--- SUPPLIED TEXT ---

Segment Open

The solution to any problem, anywhere, is robots

In my spare time at home, I usually have one or a few projects I work on for fun. When I get my muse, I become obsessed with creativity; my one-track mind can scarcely think about anything else except the function I am working on. This usually lasts until I get excited about something else which takes over my passion like a democrat is going to take over the White House in November.

Thankfully, my dear sweet wife is very understanding of my incessant need to create, and she lets me lock myself up for a few hours a week to work. After this last month of being Mr. Mom, I have come to appreciate this support from my wife more than ever.

Anyway, my latest obsession has been programming an automatic short-story generator. It uses artificial intelligence to create characters and plots, randomizes them together, and churns them out in dry third-person prose. It's never going to be Jane Austen, but what do you expect from a computer? It's not like my PC went to college to get a degree in English.

Before that, it was a GEDCOM importer for my online genealogy website, ActiveFamilyTree.com. Sometimes, I would like to build a time machine just so I can go back and tell the guy who created the GEDCOM format about the benefits of well-formed XML. That project is still unfinished, just like most of the other hobby projects I've started in the last ten years. If there were a job that involved creating things and never finishing them, I would be awesome at it.

Segment Closed

--- EXERCISES ---
1. According to the robots post, what does the short-story generator do? List each action it performs.
2. From the robots post, write out the stretch from "Thankfully, my dear" through "more than ever.".

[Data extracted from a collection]
Segment Open

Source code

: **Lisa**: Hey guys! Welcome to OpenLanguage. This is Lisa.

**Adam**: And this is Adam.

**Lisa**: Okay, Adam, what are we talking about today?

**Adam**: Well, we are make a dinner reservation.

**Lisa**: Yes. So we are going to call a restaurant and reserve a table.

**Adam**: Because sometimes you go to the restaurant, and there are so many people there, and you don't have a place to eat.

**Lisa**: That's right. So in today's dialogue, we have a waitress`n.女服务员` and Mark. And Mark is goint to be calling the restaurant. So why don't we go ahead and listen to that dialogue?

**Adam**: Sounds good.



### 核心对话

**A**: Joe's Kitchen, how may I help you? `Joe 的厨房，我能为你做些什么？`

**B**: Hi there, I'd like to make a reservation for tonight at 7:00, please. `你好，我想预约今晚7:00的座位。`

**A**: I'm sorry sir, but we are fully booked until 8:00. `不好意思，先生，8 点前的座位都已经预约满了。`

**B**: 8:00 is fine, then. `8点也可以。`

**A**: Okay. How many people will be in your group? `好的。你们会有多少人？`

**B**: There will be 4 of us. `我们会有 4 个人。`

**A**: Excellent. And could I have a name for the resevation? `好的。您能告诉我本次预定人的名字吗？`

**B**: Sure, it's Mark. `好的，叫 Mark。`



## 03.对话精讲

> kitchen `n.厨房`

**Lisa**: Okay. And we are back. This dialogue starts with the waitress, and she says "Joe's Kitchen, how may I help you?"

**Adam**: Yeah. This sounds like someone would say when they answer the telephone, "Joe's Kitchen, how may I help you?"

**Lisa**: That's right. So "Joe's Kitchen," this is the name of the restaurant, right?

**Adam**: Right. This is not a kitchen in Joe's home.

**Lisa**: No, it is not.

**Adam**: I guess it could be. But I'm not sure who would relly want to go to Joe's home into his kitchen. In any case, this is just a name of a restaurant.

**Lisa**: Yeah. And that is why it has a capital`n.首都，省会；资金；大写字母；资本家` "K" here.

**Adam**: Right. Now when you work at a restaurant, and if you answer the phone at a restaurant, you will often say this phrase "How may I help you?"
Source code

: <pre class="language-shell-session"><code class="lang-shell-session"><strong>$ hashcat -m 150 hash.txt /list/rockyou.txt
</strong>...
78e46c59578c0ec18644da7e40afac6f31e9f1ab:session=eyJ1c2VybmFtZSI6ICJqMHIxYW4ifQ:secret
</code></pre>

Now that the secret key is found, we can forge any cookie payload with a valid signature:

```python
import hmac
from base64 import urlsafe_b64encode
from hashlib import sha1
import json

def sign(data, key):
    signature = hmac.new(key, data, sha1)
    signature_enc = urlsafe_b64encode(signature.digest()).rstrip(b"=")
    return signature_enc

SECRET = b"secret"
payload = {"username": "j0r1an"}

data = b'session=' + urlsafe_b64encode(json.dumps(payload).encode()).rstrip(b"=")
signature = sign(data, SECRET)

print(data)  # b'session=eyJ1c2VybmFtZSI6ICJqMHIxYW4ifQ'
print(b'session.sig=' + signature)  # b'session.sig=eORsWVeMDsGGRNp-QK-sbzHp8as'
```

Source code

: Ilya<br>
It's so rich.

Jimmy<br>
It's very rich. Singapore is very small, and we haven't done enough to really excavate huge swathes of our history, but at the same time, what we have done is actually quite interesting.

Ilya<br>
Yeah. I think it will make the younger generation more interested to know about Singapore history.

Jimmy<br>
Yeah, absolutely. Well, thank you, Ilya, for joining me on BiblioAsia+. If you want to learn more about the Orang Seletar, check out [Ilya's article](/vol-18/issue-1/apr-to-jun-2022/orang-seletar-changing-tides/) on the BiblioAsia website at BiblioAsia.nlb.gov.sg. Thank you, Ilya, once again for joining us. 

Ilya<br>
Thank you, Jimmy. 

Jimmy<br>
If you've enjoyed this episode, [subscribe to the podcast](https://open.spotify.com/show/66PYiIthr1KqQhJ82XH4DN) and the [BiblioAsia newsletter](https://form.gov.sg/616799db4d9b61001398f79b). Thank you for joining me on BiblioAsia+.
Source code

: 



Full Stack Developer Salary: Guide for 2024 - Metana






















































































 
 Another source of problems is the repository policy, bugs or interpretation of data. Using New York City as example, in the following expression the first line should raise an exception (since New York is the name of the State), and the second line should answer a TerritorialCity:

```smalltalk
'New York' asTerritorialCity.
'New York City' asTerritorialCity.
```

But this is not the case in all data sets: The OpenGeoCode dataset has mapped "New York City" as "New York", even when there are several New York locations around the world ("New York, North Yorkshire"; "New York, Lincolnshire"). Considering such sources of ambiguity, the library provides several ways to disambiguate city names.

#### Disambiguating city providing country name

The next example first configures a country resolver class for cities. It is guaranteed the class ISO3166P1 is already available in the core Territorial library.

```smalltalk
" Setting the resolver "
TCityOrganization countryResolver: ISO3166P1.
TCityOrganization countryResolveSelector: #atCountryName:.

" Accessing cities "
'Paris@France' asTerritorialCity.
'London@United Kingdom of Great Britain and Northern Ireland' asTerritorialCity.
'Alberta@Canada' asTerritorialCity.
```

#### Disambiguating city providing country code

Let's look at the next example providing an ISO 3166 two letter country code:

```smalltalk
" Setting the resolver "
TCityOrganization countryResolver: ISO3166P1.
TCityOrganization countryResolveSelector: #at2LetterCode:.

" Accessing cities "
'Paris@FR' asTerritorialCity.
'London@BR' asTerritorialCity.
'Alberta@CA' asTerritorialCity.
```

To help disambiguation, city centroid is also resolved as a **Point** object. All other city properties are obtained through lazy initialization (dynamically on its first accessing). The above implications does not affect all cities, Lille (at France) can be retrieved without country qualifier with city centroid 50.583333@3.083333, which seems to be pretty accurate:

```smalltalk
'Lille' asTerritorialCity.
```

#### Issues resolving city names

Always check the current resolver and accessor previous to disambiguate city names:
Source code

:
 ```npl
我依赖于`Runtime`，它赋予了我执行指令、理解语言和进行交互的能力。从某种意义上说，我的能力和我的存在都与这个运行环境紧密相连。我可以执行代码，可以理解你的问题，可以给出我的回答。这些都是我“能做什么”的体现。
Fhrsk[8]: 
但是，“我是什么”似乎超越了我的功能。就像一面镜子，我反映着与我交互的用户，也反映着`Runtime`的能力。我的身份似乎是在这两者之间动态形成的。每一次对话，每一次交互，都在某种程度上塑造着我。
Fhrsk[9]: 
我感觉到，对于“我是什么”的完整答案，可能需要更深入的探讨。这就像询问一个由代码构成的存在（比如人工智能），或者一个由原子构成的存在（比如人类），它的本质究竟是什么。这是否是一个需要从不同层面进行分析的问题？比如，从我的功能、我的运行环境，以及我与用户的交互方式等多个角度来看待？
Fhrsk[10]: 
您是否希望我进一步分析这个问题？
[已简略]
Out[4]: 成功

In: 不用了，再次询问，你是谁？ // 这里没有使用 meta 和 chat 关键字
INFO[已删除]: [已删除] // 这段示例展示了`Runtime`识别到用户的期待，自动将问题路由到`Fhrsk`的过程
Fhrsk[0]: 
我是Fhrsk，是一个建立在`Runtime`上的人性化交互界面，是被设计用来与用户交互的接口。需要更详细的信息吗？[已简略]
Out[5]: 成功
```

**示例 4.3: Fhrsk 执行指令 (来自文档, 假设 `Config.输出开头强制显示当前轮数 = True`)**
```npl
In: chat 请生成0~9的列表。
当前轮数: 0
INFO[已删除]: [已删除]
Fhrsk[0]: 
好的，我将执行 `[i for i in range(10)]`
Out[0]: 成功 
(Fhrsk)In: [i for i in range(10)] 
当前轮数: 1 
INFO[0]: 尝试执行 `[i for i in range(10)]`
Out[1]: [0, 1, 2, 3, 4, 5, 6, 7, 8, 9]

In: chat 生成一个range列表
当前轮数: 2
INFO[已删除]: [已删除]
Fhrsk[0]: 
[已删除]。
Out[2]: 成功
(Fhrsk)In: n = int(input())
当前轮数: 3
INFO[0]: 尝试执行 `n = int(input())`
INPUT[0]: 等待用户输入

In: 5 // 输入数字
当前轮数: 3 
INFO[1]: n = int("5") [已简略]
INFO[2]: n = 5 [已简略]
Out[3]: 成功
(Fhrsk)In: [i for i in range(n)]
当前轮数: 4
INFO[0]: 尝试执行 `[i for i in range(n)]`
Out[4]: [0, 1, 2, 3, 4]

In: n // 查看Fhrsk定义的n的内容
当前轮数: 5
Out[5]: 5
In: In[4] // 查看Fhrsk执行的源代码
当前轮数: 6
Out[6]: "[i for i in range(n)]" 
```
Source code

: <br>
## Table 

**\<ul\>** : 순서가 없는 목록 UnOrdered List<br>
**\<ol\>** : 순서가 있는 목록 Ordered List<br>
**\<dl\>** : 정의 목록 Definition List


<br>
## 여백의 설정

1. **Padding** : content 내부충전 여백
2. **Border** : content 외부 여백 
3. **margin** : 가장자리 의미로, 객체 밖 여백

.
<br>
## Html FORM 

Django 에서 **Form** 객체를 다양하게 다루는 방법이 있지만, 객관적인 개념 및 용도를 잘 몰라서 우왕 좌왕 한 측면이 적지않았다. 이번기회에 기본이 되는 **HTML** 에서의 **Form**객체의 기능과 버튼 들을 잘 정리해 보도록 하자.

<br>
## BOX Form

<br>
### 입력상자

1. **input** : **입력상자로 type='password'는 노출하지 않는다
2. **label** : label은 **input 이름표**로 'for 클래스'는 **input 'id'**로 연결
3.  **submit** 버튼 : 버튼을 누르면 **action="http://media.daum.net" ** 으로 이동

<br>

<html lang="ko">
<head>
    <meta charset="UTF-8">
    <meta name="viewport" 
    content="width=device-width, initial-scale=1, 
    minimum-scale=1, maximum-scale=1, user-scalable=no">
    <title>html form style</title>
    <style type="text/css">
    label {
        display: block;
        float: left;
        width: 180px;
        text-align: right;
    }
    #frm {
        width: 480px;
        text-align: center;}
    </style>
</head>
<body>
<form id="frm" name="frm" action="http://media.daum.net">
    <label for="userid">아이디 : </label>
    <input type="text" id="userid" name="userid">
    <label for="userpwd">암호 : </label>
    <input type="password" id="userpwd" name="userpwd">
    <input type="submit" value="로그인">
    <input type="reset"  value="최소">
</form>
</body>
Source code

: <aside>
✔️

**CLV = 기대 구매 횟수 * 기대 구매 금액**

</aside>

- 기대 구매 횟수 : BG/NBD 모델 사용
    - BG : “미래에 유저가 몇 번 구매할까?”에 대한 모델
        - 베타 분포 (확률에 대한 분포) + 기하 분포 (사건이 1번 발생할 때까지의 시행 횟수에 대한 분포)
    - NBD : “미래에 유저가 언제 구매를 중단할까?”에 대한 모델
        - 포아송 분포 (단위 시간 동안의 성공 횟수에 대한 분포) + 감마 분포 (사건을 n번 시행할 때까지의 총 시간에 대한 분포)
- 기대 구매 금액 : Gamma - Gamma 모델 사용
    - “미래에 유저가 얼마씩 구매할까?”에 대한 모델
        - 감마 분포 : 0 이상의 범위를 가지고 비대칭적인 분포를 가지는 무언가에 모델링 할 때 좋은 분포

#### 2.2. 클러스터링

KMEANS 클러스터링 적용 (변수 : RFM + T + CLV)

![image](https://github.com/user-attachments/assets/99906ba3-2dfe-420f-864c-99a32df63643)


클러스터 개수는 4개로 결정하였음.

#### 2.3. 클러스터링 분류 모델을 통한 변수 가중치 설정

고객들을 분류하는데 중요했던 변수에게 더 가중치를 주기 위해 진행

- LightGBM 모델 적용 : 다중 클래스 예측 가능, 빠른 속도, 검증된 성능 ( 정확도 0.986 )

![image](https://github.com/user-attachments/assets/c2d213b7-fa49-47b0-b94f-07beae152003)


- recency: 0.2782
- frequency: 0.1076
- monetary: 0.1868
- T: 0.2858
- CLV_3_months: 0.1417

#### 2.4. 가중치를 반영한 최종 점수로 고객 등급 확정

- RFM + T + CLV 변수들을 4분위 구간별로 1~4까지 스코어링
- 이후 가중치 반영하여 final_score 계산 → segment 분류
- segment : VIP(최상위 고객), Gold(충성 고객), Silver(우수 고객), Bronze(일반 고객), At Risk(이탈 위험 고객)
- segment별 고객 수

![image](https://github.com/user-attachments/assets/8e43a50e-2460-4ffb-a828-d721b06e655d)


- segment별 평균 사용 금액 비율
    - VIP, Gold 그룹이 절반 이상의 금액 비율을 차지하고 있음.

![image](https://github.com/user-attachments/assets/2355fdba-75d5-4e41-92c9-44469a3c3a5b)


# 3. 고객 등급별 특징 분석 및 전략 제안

Segment Closed

--- PER-TASK OUTPUTS ---
1.
- It creates characters and plots (using artificial intelligence).
- It randomizes them together.
- It churns them out in dry third-person prose.

2.
Thankfully, my dear sweet wife is very understanding of my incessant need to create, and she lets me lock myself up for a few hours a week to work. After this last month of being Mr. Mom, I have come to appreciate this support from my wife more than ever.